When I wrote my book, Learning Unleashed: Re-imagining and Re-purposing Our Schools, I knew that readers would fall into several camps. There would be those who enthusiastically agreed with the proposals that I presented, those who could wrap their heads around one or two ideas, and those who vehemently disagreed with the entire premise and intent of the book. I am totally okay with that. It mirrors the diversity of thought that fuels our collective engines, hopefully to produce better results for all of our school-aged children.
As I wrote in the preface of my book, “My desire is that everyone who reads this book will find a reawakening of passion, a morsel of hope, a willingness to think out of the box when it comes to the world of formal schooling.” That is still my hope.
In various capacities, over thirty years, I have participated, observed, and led others in the quest for an excellent education on behalf of thousands of young people in our schools. I care deeply about learning and find that most teachers do as well. I will continue to reiterate that teachers have one of the most difficult and rewarding jobs in our country.

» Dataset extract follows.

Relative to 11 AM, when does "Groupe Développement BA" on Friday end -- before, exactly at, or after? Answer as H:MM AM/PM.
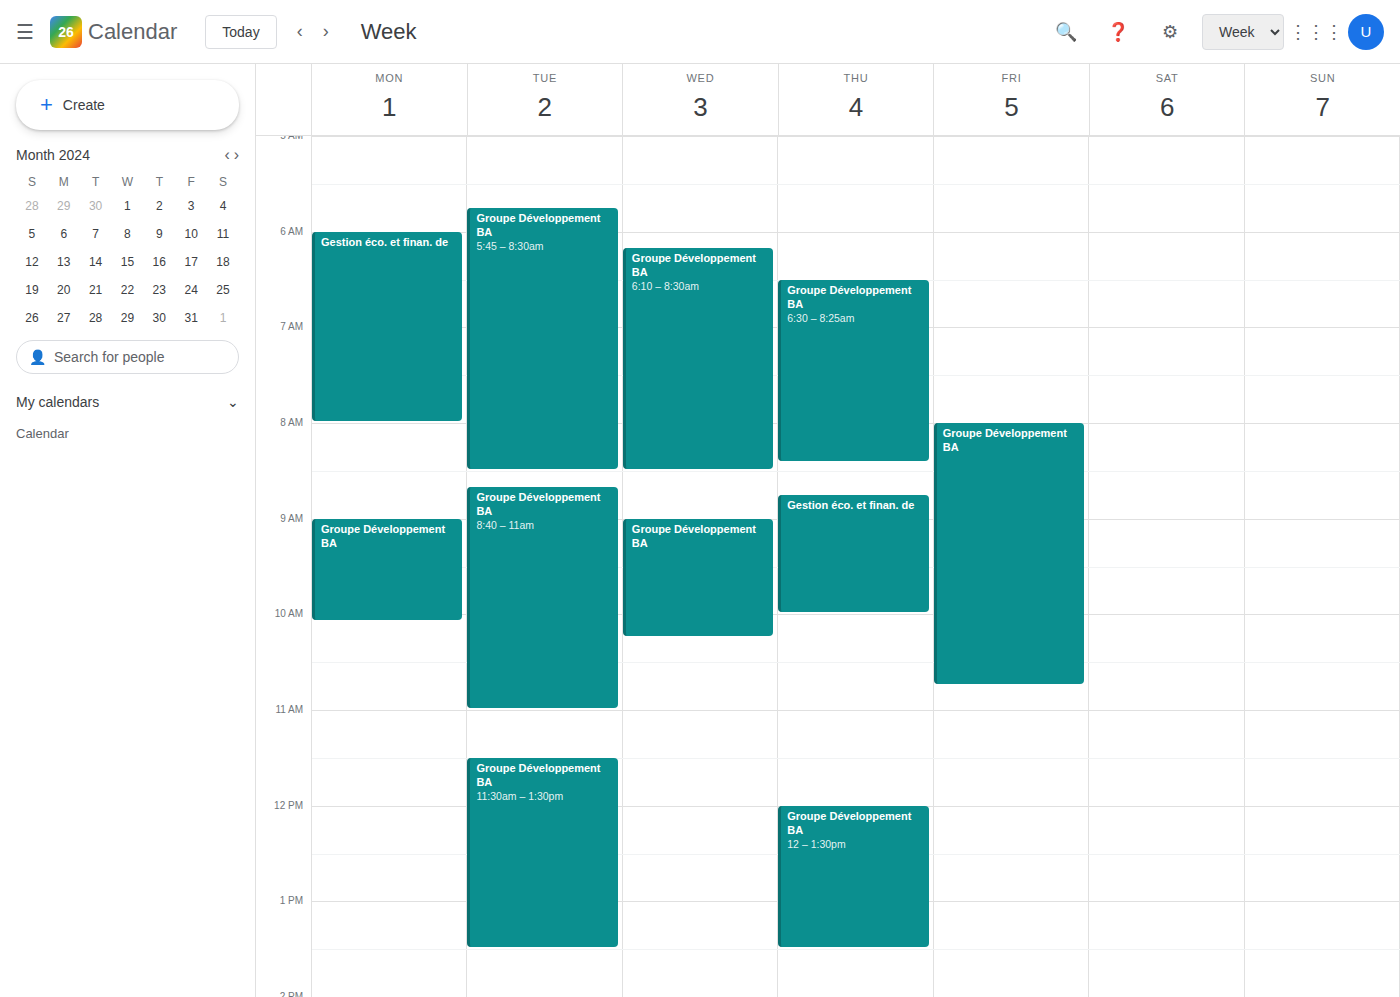
10:45 AM -- before 11 AM, 15 minutes above the 11 AM line.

I can hear the naysayers. For their benefit, I do not assume that other jobs are not challenging, demanding or difficult. They are as well. However, from my vantage point, teaching requires a level of consciousness that rivals a surgeon during an operation. It takes critical decision making, expertise and incredible skill to assess and respond in a way that increases the likelihood that the patient will survive. Great teachers do this everyday.
I know and have observed great teaching and learning in public schools, charter schools, private schools, religious-affiliated schools, and home schools. Great teachers are everywhere! In each instance, I noticed that choices were made by parents and students based on what they needed most. This makes sense to me because I am a mother and grandmother. I would not accept or tolerate inferior schooling for my children or grandchildren. Would you?
Why is it then that critics of school choice seem to know better than the parents and students who want to make these choices? Are these parents not capable of deciding which school choices are better than others? Do they need to be shouted down, harassed and intimidated as anti-public schools because they may choose a different course for their child? Where is the civil rights outcry when the right to choose something as basic as an education is vilified and demonized?
My book does not bash teachers, principals, or superintendents and school boards. It is not anti-public schools or pro-religious or charter schools. It does not espouse the best route for schooling at the exclusion of others. I would not claim to know what is the best schooling choice for every child in this country. I would defer to a child’s parents on this determination. Apparently, there are many voices, (mostly teacher unions and those who support them) claiming to know what kind of school is best.
Unfortunately, as a nation we are not on common ground when it comes to the purpose of schooling. Some believe that it exists to promote and further our democracy. Others hold fast to the notion that it prepares students for college, careers and life in general. There are some who believe that it exists for the benefit of the social order as seen here below.
Until there is common ground and consensus on why we have schools to begin with and what purpose they serve, we will surely encounter division and discord. Do we consider schooling a moral obligation, a right, a necessary requirement? Do we believe that the federal government is the sole directional compass, mandating body that ensures educational equity? If so, does equity include ALL kinds of schools or just the ones deemed appropriate or acceptable and who makes that determination? Do we believe that how one decides to become educated is a basic human right and should be unaffiliated with any governmental agency?
Given that there is vast disagreement on the “why” of schooling, we would do well to honor and accept these differences and stop trying to promote one over the other. If we are a country of diversity in thought, ideology, culture, religion, politics, etc., should we not embrace diversity in schooling rather than control the options and narrow the choices?
Maria Montessori espoused a wonderful philosophy of learning; “Follow the child.” She became keenly aware that “children absorb knowledge from their surroundings, have an endless interest in manipulating materials, and given the right tools, they can teach themselves more than anyone realized.” 1
Considering that every child learns differently, at different times, and through different approaches, maybe we should frame our educational policies, funding, and support to FOLLOW THE CHILD!
Alas, perhaps it’s not really about the child at all. Perhaps its more about control, intimidation, or narrow-minded allegiance to an old school paradigm. The same thought that brought us to the one size fits all model of learning, will lead us to the same destination – mass production schooling where casualties are inevitable.